Лин зажгла свет, вернулась к столу и взяла чашку с остывшим караком. Разумеется, часть текста была ей непонятна, поэтому она решила в ближайшее время взять книгу с собой в Черный особняк; она не сомневалась в том, что среди воров и изготовителей поддельных документов, состоявших на службе у Андрейена, найдется человек, знающий язык Империи. Возможно, в случае необходимости даже Кел сумел бы перевести несколько предложений.
В книге много было написано о том, как использовать магию в медицине. Лин уже знала кое-что о камнях-источниках. Например, что в далеком прошлом маги использовали для исцеления собственную силу, но их возможности были ограничены. Те, кто умел «накапливать» энергию в камнях, были способны на большее. Потом Сулеман (тот самый предатель и обманщик) создал камни, в которых можно было хранить безграничное количество энергии, и возможности целителей тоже стали безграничными. «Когда воин падал, сраженный мечом или стрелой на поле битвы, – писала Касмуна, – чародей-целитель мог заставить его подняться и идти в бой; даже если раны были смертельными, мертвец оживал и сражался дальше».

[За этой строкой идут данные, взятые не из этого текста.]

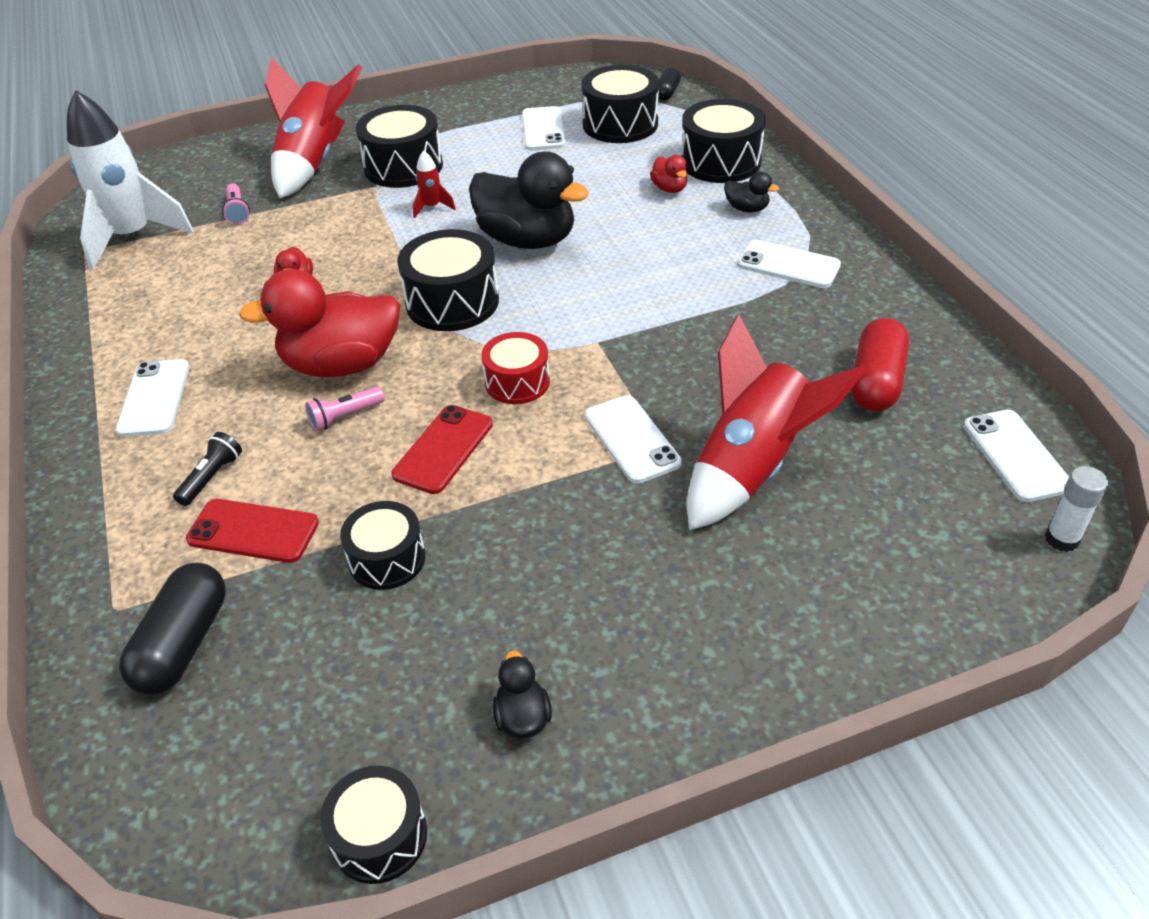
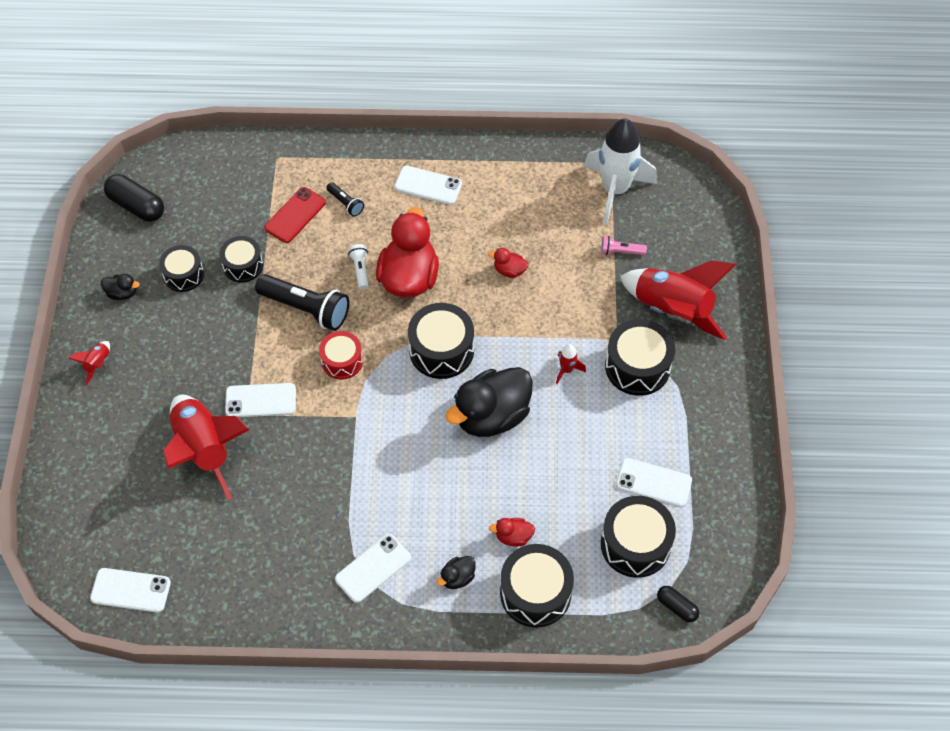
camera: 110 degrees right, 15 degrees up
(183, 644) = (240, 180): black capsule -> black capsule (136, 206)
(345, 417) = (360, 270): pink flashlight -> white flashlight
(379, 836) = (103, 231): black drum -> black drum (183, 275)
(443, 449) = (306, 309): red phone -> black flashlight
(695, 681) = (97, 364): none -> red rocket
(876, 382) = (230, 553): red capsule -> none
(1062, 539) = (67, 571): white glue stick -> none

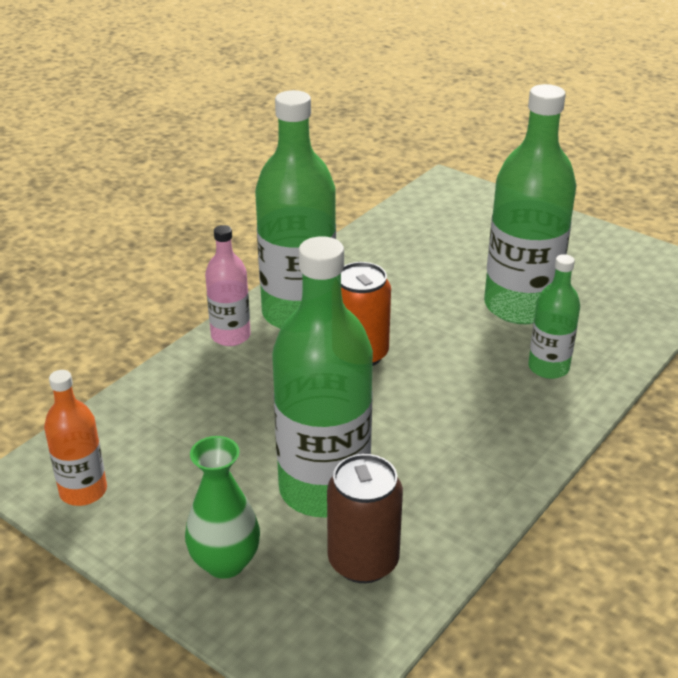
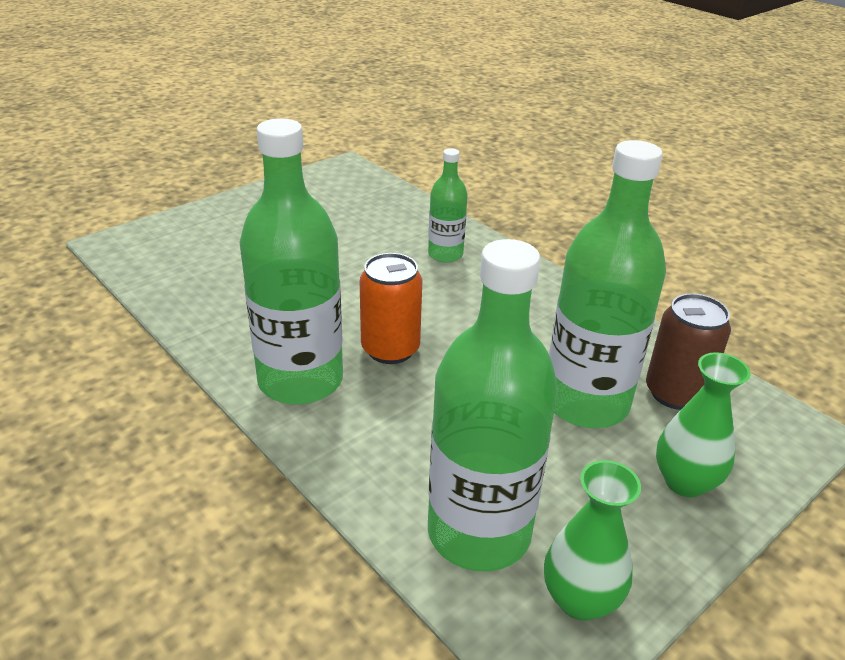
camera: 80 degrees left, 0 degrees up
(83, 491) = (580, 599): orange bottle -> green vase
(230, 336) = (319, 439): pink bottle -> none
(520, 306) = (354, 249): green bottle -> green bottle (479, 532)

Эта жутковатая картина заставила Лин оторваться от книги. Ей пришлось даже встать и пройтись по комнате, чтобы успокоиться и отвлечься. Могущество может быть использовано для того, чтобы творить зло, напомнила она себе. Но Лин не собиралась подчинять себе людей или копить богатства. Ей нужно было только одно: спасти Мариам. Ее камень «умер», «погас», его хватило лишь на то, чтобы помочь Конору. Теперь Лин знала, что существует некий способ «перенести» свою силу в камень, «активировать» его, но она не представляла, как это сделать.